Describing his early life, Franzese says he was born in Naples but came to New York as a small child and that he was "straightened out" (inducted into a criminal organization) in 1931 as a young teenager. After a brief stint in the army, from which he was dishonorably discharged following an affair with a major's wife, he re-entered the criminal world, eventually purchasing a series of small businesses on Long Island.

“I started a used car business," Franzese now says. "I started making money and then I opened up a club, another club, another club, and I started making big money. Never under my name, though. I couldn’t get a [liquor] license.”

A smooth talker with a penchant for violence, Franzese says that unlike other criminals he associated with, he never drank, smoked, or did drugs. As part of the Colombo family, Franzese described himself as an "earner," or someone who steadily generated income. His reputation for silence in the face of pressure earned him the adoration of fellow criminal kingpin John Gotti, who once described him in a secretly recorded tape as "one tough [expletive] guy.”

Police were made aware of Franzese's doings when Genovese gangster Joseph Valachi identified him as part of the Profaci crime family (a precursor to the Colombo family) at a U.S. Senate hearing in 1963, during which the existence of the Italian mob was first publicly acknowledged by a member. That's when the investigations began.

“One time, I met an FBI agent on the street,” Franzese said. “And he said to me, ‘[On] account of you, we could have broke the Mafia up. We had Joe Valachi, and if you would have opened up, it would have destroyed the Mafia. You wouldn’t help us.’ I said, ‘Go and F yourself!’  And I walked away from him.”

Police believed Franzese had killed or ordered the deaths of several people.

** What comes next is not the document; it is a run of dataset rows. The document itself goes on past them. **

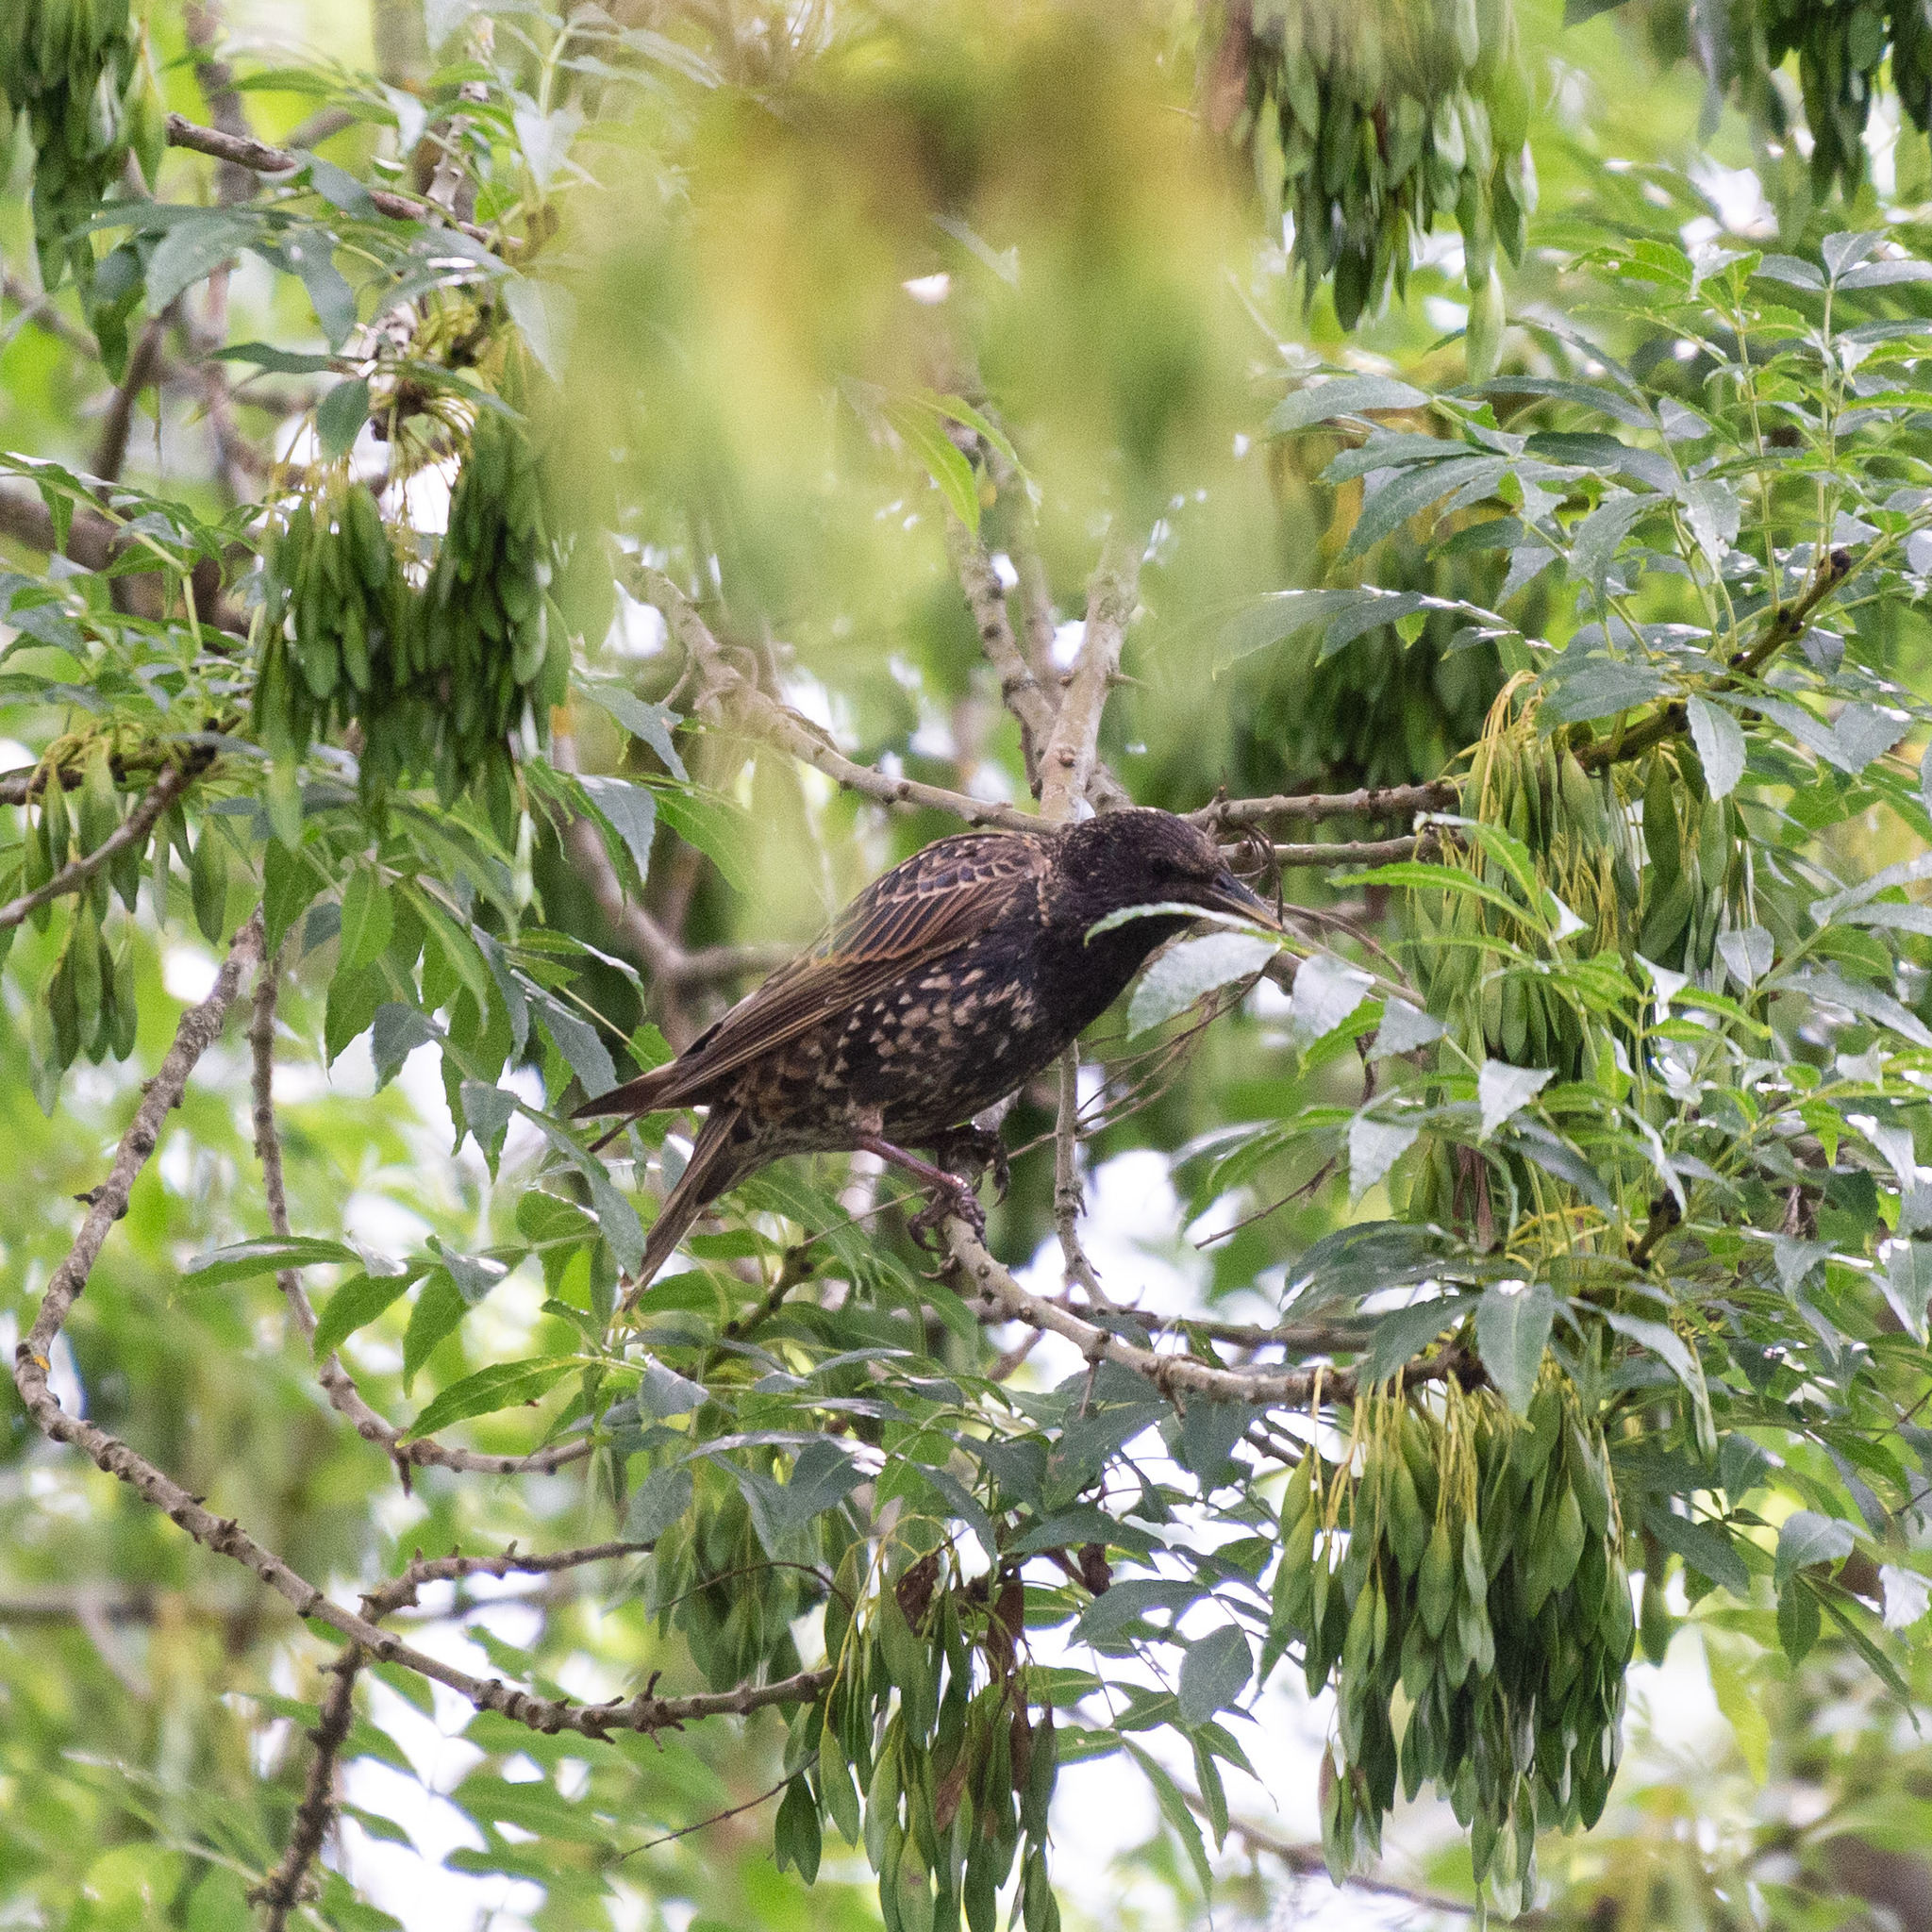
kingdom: Animalia
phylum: Chordata
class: Aves
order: Passeriformes
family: Sturnidae
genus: Sturnus
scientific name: Sturnus vulgaris
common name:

In a secretly recorded communications, Franzese can be heard admitting that he "killed a lot of guys. … You’re not talking about four, five, six, 10," but now says that he "never hurt nobody that was innocent.”

Police were able to pin a handful of charges on Franzese in 1966. He was ultimately acquitted in trials for homicide and home invasion, but was convicted for conspiring to rob banks — a crime he claims he never committed.

“Never happened,” Franzese said. “It ain’t right for something I’d never done."

Franzese added that part of the reason he wound up serving such a long sentence was because he "didn’t want to rat on anybody." 

Paroled in 1978 and then brought back to jail five more times after violating that parole, Franzese would again serve time at the age of 93 after an extortion conviction involving the Hustler and Penthouse strip clubs in Manhattan and a pizzeria in Albertson.

It was Franzese's son that had helped police catch him this time around.

"I don’t know what happened to him," Franzese said of the child who betrayed him. "Maybe all the drugs he took. Screwed his mind up.”

Franzese was finally released from prison in June of 2018, at the age of 100, according to the New York Daily News. After that, he went to live with a daughter in Greenpoint, Brooklyn. 

"I am absolutely happy he's home," said Pietro Scorsone, Franzese's grandson, at the time. "He's my grandpa. We love him. I mean he's 100 years old. He doesn't hear much at all. He doesn't see well. He's still very sharp though. He also has some prostate issues — normal things for a 100-year-old man."

According to this latest update from Newsday, Franzese has since been relocated to a nursing home, where he now lives.